WHAT'S A CEO WORTH--AND WHEN?
In your recent article "CEO pay: Ready for takeoff" (Special Report, Apr. 24), you offer two yardsticks for measuring the compensation of top executives, one relating to how good a job the boss did for shareholders and the other to how well the boss did for the company.
Many in the finance industry would argue that the only meaningful way to judge company performance is based on the returns provided to shareholders and that it is in fact dangerous to judge the performance of companies based on traditional accounting measures such as return on equity. The reason this practice is dangerous is that accounting measures fail to consistently indicate the actual health and value of companies.

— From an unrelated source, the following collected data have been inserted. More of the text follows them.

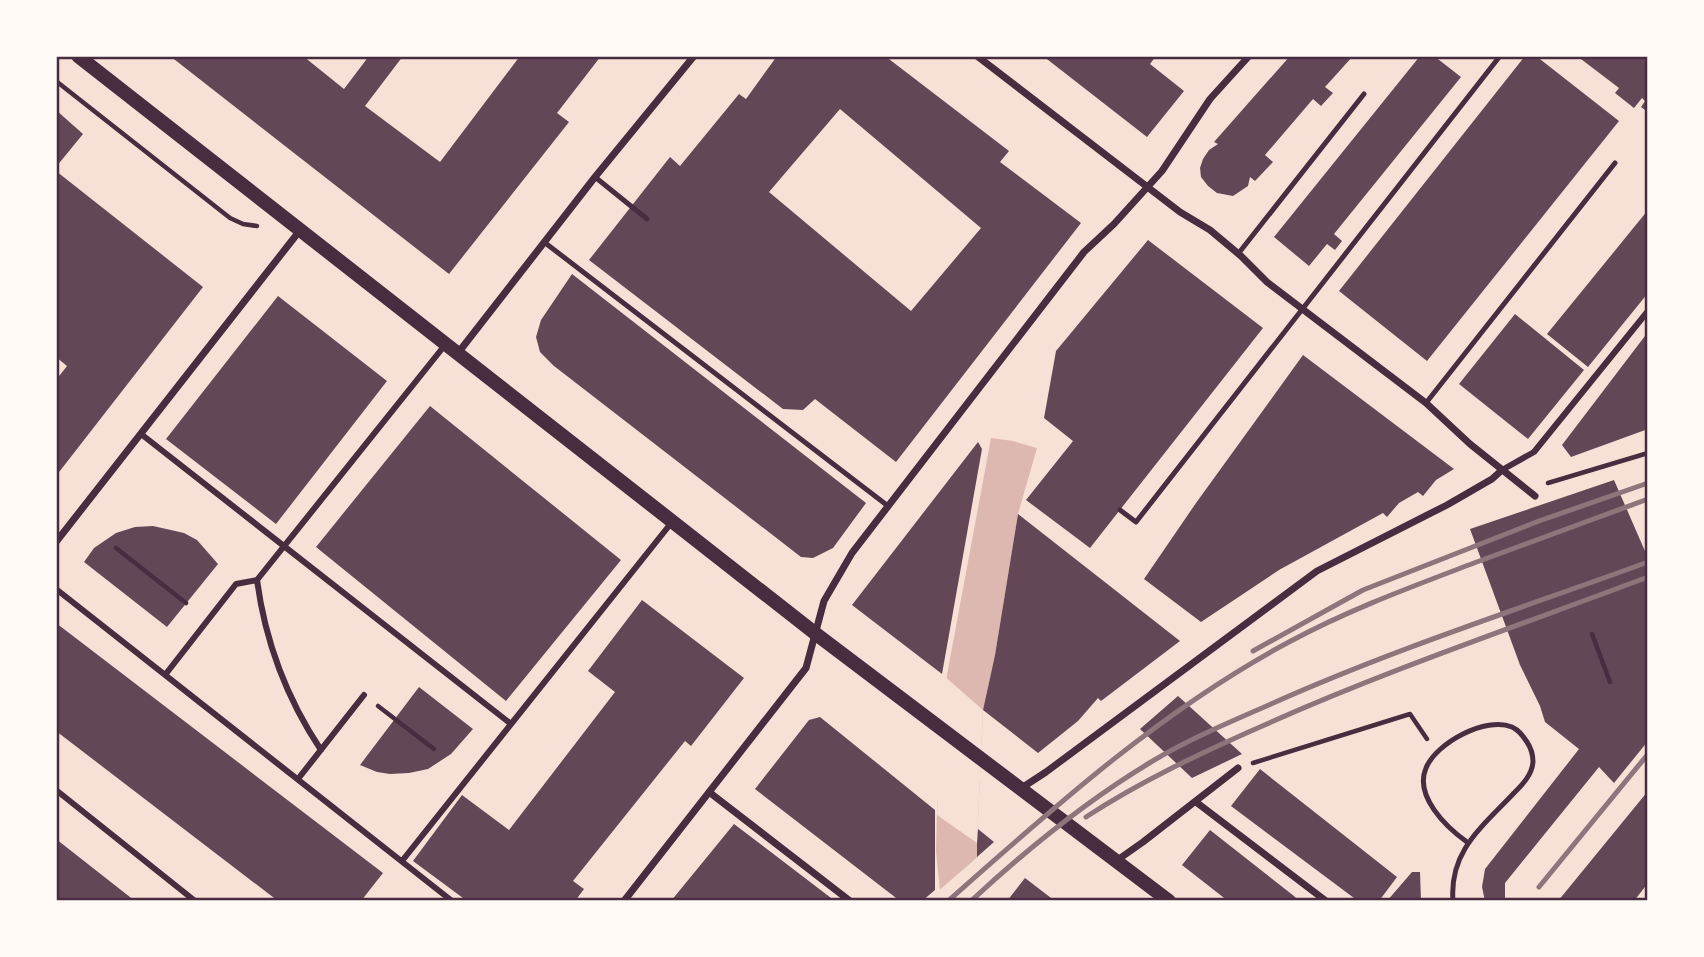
<svg xmlns="http://www.w3.org/2000/svg" width="1704" height="957" font-family="Inter,sans-serif">
	<rect width="100%" height="100%" fill="#f7e1d7"/>
	<path fill="#dcb8b0" d="M 991,438 L 1013,441 L 1037,448 L 1018,514 L 995,655 L 983,710 L 977,843 L 979,901 L 941,901 L 936,851 L 937,810 L 947,675 Z"/>
	<path fill="#f7e1d7" d="M 943,675 L 983,710 L 977,843 L 937,815 Z
		M 981,854 L 982,901 L 937,901 L 936,893 Z"/>
	<path fill="#644757" fill-rule="evenodd" d="M 170,56 L 303,56 L 344,89 L 369,56 L 403,56 L 365,106 L 440,162 L 520,56 L 601,56 L 557,113 L 569,122 L 449,274 Z
		M 777,56 L 885,56 L 1009,151 L 1000,162 L 1081,223 L 896,462 L 815,399 L 803,410 L 783,409 L 589,260 L 670,157 L 680,166 L 739,94 L 746,99 ZM 840,109 L 981,228 L 911,311 L 769,192 Z
		M 1043,56 L 1156,56 L 1150,64 L 1184,91 L 1147,137 Z
		M 1290,56 L 1353,56 L 1325,87 L 1333,93 L 1321,106 L 1313,99 L 1265,155 L 1273,162 L 1255,181 L 1250,177 L 1248,186 L 1233,196 L 1217,193 L 1208,186 L 1201,177 L 1200,168 L 1203,159 L 1209,150 L 1218,144 L 1214,142 Z
		M 1420,56 L 1434,56 L 1461,77 L 1334,234 L 1342,241 L 1335,250 L 1327,244 L 1309,266 L 1274,237 Z
		M 1525,56 L 1536,56 L 1619,121 L 1427,361 L 1339,291 Z
		M 1577,56 L 1648,56 L 1648,112 L 1641,107 L 1645,101 L 1642,98 L 1634,108 L 1615,93 L 1619,88 Z
		M 56,110 L 83,134 L 56,167 Z
		M 56,171 L 203,287 L 56,476 L 56,380 L 67,366 L 56,357 Z
		M 1648,210 L 1648,293 L 1588,367 L 1547,334 Z
		M 1148,240 L 1263,328 L 1090,548 L 1026,500 L 1073,441 L 1044,418 L 1056,351 Z
		M 572,274 L 866,503 L 833,548 L 813,558 L 801,557 L 554,366 L 540,352 L 536,337 L 541,320 Z
		M 278,296 L 387,381 L 276,524 L 166,439 Z
		M 1515,314 L 1584,370 L 1528,439 L 1459,384 Z
		M 1648,332 L 1648,429 L 1571,457 L 1562,445 Z
		M 1303,355 L 1454,469 L 1436,480 L 1423,496 L 1418,492 L 1399,503 L 1387,517 L 1383,513 L 1279,570 L 1201,622 L 1144,579 L 1196,503 Z
		M 430,406 L 621,560 L 506,701 L 316,547 Z
		M 978,442 L 982,449 L 942,674 L 852,605 Z
		M 1614,480 L 1648,558 L 1648,741 L 1614,783 L 1599,767 L 1505,883 L 1505,901 L 1485,901 L 1482,887 L 1485,869 L 1579,749 L 1545,722 L 1540,706 L 1520,665 L 1470,529 Z
		M 1018,514 L 1180,641 L 1101,701 L 1098,698 L 1078,721 L 1038,753 L 983,710 L 995,655 Z
		M 153,526 L 184,533 L 197,540 L 218,564 L 167,627 L 84,562 L 94,548 L 116,533 L 135,527 Z
		M 642,600 L 744,678 L 691,746 L 685,741 L 573,881 L 584,889 L 575,901 L 467,901 L 413,861 L 462,795 L 509,830 L 615,692 L 588,671 Z
		M 56,623 L 383,873 L 361,901 L 278,901 L 56,731 Z
		M 419,687 L 473,729 L 451,754 L 428,769 L 409,773 L 390,774 L 377,772 L 360,765 Z
		M 1178,696 L 1242,754 L 1192,778 L 1140,729 Z
		M 820,717 L 935,810 L 935,890 L 922,901 L 900,901 L 755,789 L 809,720 Z
		M 1260,769 L 1397,877 L 1379,901 L 1358,901 L 1231,806 Z
		M 1648,791 L 1648,883 L 1634,901 L 1558,901 Z
		M 734,824 L 835,901 L 671,901 Z
		M 978,829 L 994,842 L 977,857 L 977,843 Z
		M 1210,830 L 1294,896 L 1299,901 L 1228,901 L 1182,865 Z
		M 56,839 L 135,901 L 56,901 Z
		M 1412,872 L 1420,872 L 1421,901 L 1387,901 Z
		M 1025,878 L 1055,901 L 1007,901 Z"/>
	<g fill="none" stroke-linecap="round" stroke-linejoin="round">
		<path stroke="#4a2c40" stroke-width="4.5" d="M 56,81 L 230,218 L 243,224 L 257,226
			M 1548,483 L 1648,453
			M 116,548 L 186,603
			M 1592,634 L 1610,682
			M 378,706 L 434,749
			M 1253,763 L 1410,714 L 1427,739"/>
		<path stroke="#4a2c40" stroke-width="5" d="M 595,177 L 647,219
			M 544,242 L 888,506
			M 1238,254 L 1364,94
			M 1426,403 L 1615,163
			M 1120,510 L 1136,522 L 1500,56
			M 1453,901 C 1449,851 1482,827 1514,793 C 1522,785 1532,775 1533,762 C 1533,755 1531,748 1527,742 C 1523,736 1519,730 1512,727 C 1486,716 1436,743 1426,768 C 1414,796 1446,827 1467,842"/>
		<path stroke="#4a2c40" stroke-width="6" d="M 141,434 L 511,724
			M 1502,470 L 1534,452 L 1648,311
			M 257,580 C 265,640 287,699 321,750
			M 56,589 L 452,901
			M 165,675 L 236,584 L 257,580 L 445,345
			M 298,779 L 364,695
			M 56,790 L 195,901
			M 402,861 L 672,522"/>
		<path stroke="#4a2c40" stroke-width="7" d="M 977,56 L 1180,212 L 1210,230 L 1241,256 L 1267,282 L 1426,403 L 1470,444 L 1535,496
			M 458,353 L 595,177 L 694,56
			M 56,542 L 301,229
			M 1020,789 L 1046,772 L 1317,571 L 1447,505 L 1492,479 L 1502,470
			M 709,792 L 850,901
			M 1196,802 L 1326,901
			M 1116,861 L 1143,842 L 1238,768
			M 624,901 L 806,668 L 824,601 L 852,553 L 1084,252 L 1114,224 L 1162,171 L 1210,99 L 1249,56"/>
		<path stroke="#4a2c40" stroke-width="14" d="M 78,56 L 816,634 L 1169,901"/>
		<path stroke="#8f747c" stroke-width="5" d="M 1253,651 L 1363,590 L 1539,521 L 1648,483
			M 1086,817 C 1141,781 1201,753 1260,727 C 1387,670 1518,626 1648,577
			M 1539,887 L 1648,754
			M 948,901 C 1054,807 1163,709 1289,642 C 1348,610 1411,587 1474,563 C 1532,542 1590,520 1648,499
			M 971,901 C 1027,849 1086,801 1151,762 C 1189,739 1230,722 1271,704 C 1394,649 1522,608 1648,562"/>
	</g>
	<rect width="1704" height="957" fill="none" stroke="#fffaf5" stroke-width="116"/>
	<rect x="58" y="58" width="1588" height="841" fill="none" stroke="#4a2c40" stroke-width="2.5"/>
</svg>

At the end of the day, I am investing in management's ability to generate an appropriate return on my investment, which can only be measured according to the shareholder returns (i.e., dividends and capital gains) that I receive. It is only appropriate, therefore, that the executives should be paid according to how well they perform for me and for the other owners of the company.
Wanchai, Hong Kong
How refreshing it was to read about Cabletron Systems Inc.'s President S. Robert Levine and Chairman Craig R. Benson, who take annual salaries of $52,000 a year. In light of the company's profits increasing 36%, to $810.7 million, these salaries are even more extraordinary. But here's the best part. Benson says: "Most of our compensation comes when we build the stock price up." What a unique concept. It boggles the mind to wonder what would happen if all major companies based their executive compensation on this simple proposition.
Gary W. Priester
Black Point, Calif.
Are you serious about the story of Cabletron executives bucking the high executive pay trend? They may only be paid $52,000, but how many people own $927 million worth of stock? Their disgust with out-of-control executive pay is at the very least hypocritical. The two are seen as valiant do-gooders for taking so little pay, yet Mr. Levine has the ability to write a $70,000 personal check. On closer examination, their low pay has less to do with some noble cause and is more likely linked to their huge bank balances accumulated from the sale of $500 million worth of stock.